Work instructions>
Please copy the text from the start of the records through the line containing "updates from us every month", leaving out the pictures.

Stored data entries

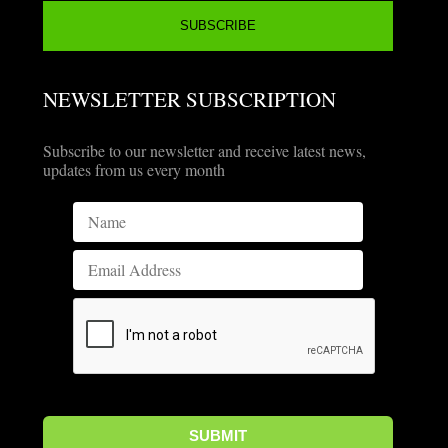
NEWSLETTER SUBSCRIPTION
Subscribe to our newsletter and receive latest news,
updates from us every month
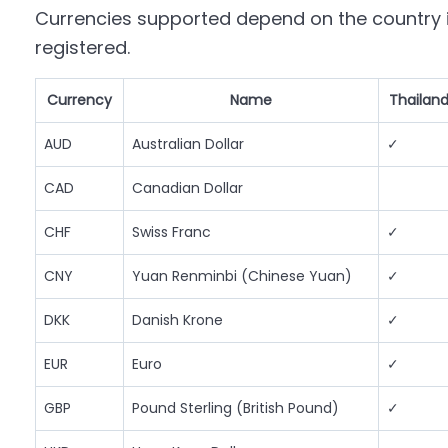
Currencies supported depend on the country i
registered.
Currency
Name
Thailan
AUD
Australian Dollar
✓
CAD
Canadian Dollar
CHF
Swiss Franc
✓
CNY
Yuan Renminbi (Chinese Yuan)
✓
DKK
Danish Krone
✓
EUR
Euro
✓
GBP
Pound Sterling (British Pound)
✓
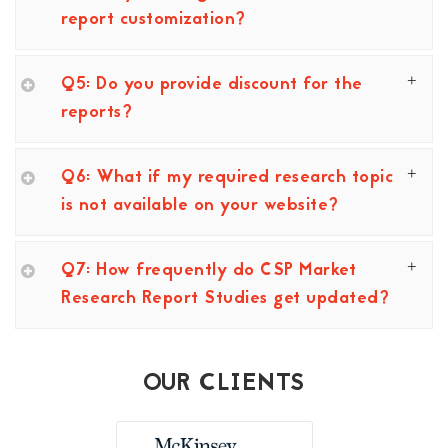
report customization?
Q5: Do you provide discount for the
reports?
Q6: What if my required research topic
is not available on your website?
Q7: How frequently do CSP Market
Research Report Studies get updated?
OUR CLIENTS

Task solution>
NEWSLETTER SUBSCRIPTION
Subscribe to our newsletter and receive latest news,
updates from us every month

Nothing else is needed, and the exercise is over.